Posted on 02 Mar 2016

This post is about Twitter's breakout detection package. This is a statistical package originally written in R that detects breakouts, which are also called level shifts or jumps in time series data. A level shift in time series data is not something that is extremely well defined, but is more or less a significant change in mean in the time series data that persists for a significant amount of time. I have been looking at some time series data lately, and there is a need to systematically detect when level shifts occur; I am looking at thousands of time series', and need to check for new breakouts each day. This is something that would be great if it could be automated.

There are multiple libraries in R that can detect level shifts, including tsoutliers and changepoint in addition to BreakoutDetection. I have done some comparative analysis of these few packages $\text{(although there are surely more)}$, and I have found that the breakout detection package is the best suited for my purposes. I'm not going to go into the comparison in this post, but will simply focus on the breakout detection package.

I won't go into the math behind breakout detection, but it's pretty interesting. The method combines E-statistics $\text{(Energy Statistics)}$, and Robust Statistics. In section 8 of this paper gives a brief discussion on the reasoning behind energy statistics.

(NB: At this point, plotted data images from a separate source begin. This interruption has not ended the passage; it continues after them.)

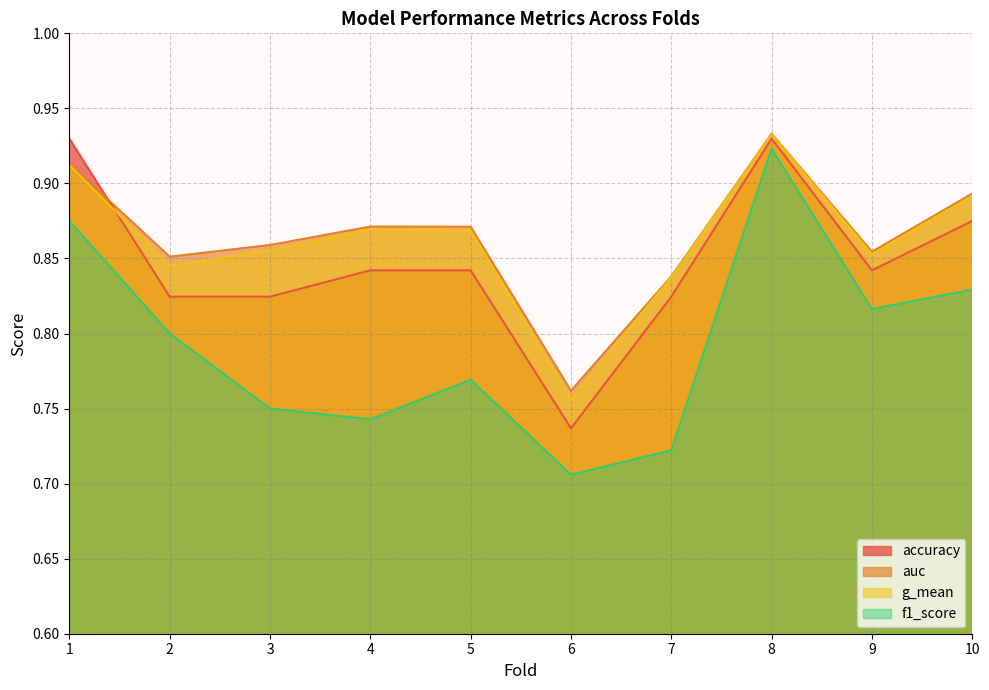

What are all the series names shown in the legend?

accuracy, auc, g_mean, f1_score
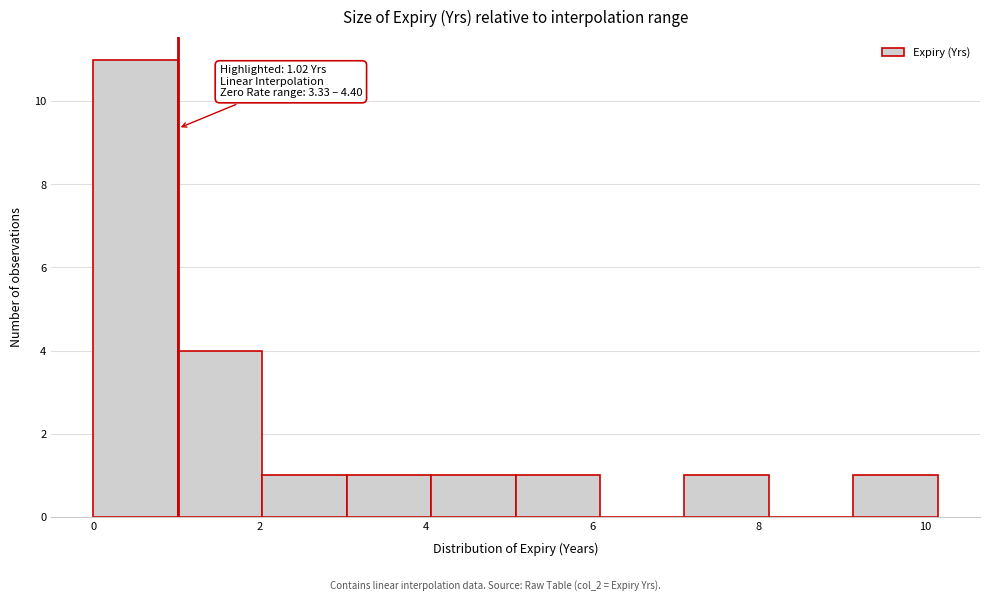

Which range on the x-axis has the tallest bar?

0.0 to 1.0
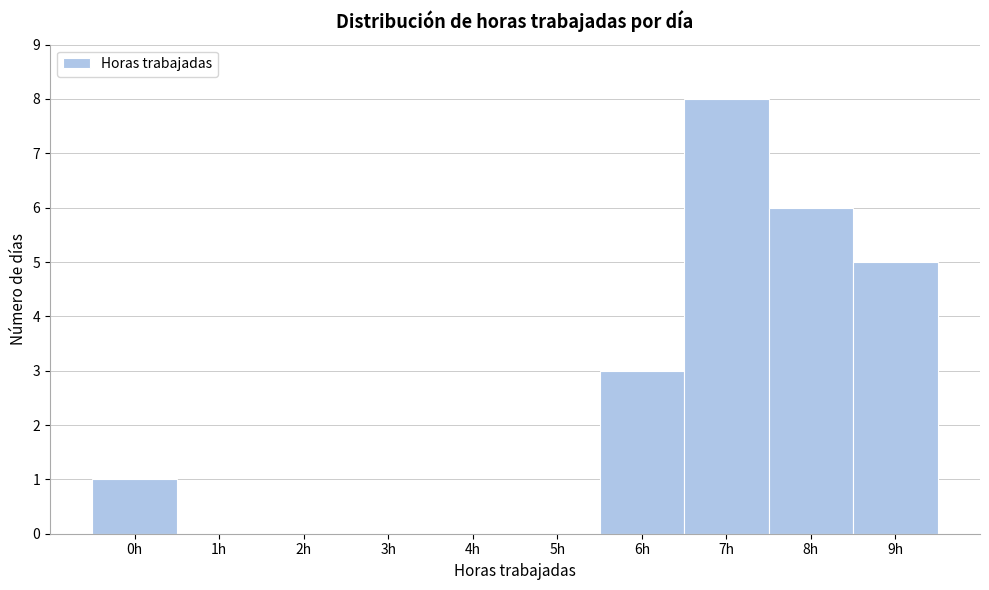

How tall is the bar that spans -0.5 to 0.5 on the x-axis? The values are not printed on the chart, so give them approximately, as read against the axis.

1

Now I'll talk a bit about how to utilize the package. I'll describe how to use the version ported over to Python. First, clone the project from github here. Before the next step, I recommend creating a virtual environment and activating it before installing the breakout detection package. After the repository is cloned, cd into the directory BreakoutDetection/Python. Then execute the following three commands $\text{(this is also on the github repository under Python: How to get started)}$


swig -python -c++ breakout_detection.i 
python setup.py build_ext -I../src build 
sudo python setup.py build_ext -I../src install

$\text{(if you are in a virtualenv, then leave off the sudo of the last command)}$. Then to use this package in a python script, you must import breakout_detection

The following is an example of how to use the breakout detection package. It's using the breakout detection package on the S&P500 index to detect breakouts. The index is tracked from Jan. 4, 2010.


import pandas as pd 
import breakout_detection 
import pandas.io.data as web 
import matplotlib.pyplot as plt 

plt.style.use('fivethirtyeight')
edm_multi = breakout_detection.EdmMulti() 
snp = web.DataReader('^GSPC', 'yahoo') 
max_snp = max(max(snp['Open']),1) 
Z = [x/float(max_snp) for x in snp['Open']] 
edm_multi.evaluate(Z, min_size=64, beta=0.0001, degree=1) 
snp['Open'].plot(figsize=(30,10)) 
for i in edm_multi.getLoc(): 
    plt.axvline(snp['Open'].index[i], color='#FF4E24')

This gives the following graph

I think it works pretty well! The beta parameter is a kind of penalization threshold. Higher values will result in less breakout points. The min_size parameter acts like a kind of periodicity constraint. Once a breakout point is detected, another cannot be detected within min_size units of time $\text{(or whatever is on the x-axis)}$. This also means that a breakout point cannot be detected in the first min_size units on the x-axis. I chose 64 for min_size because that's roughly the amount of days in a quarter, and I figured a meaningful shift in the S&P500 index would happen in a quarter. The degree parameter can take values 0, 1, or 2. Degree = 0 will not impose any penalization of detection of breakout points--it will even cancel out the beta parameter. Degree = 1 will have a penalization effect, and will not have two breakout points too close to another. Degree = 2 will have a heavier penalization for closeness of breakout points.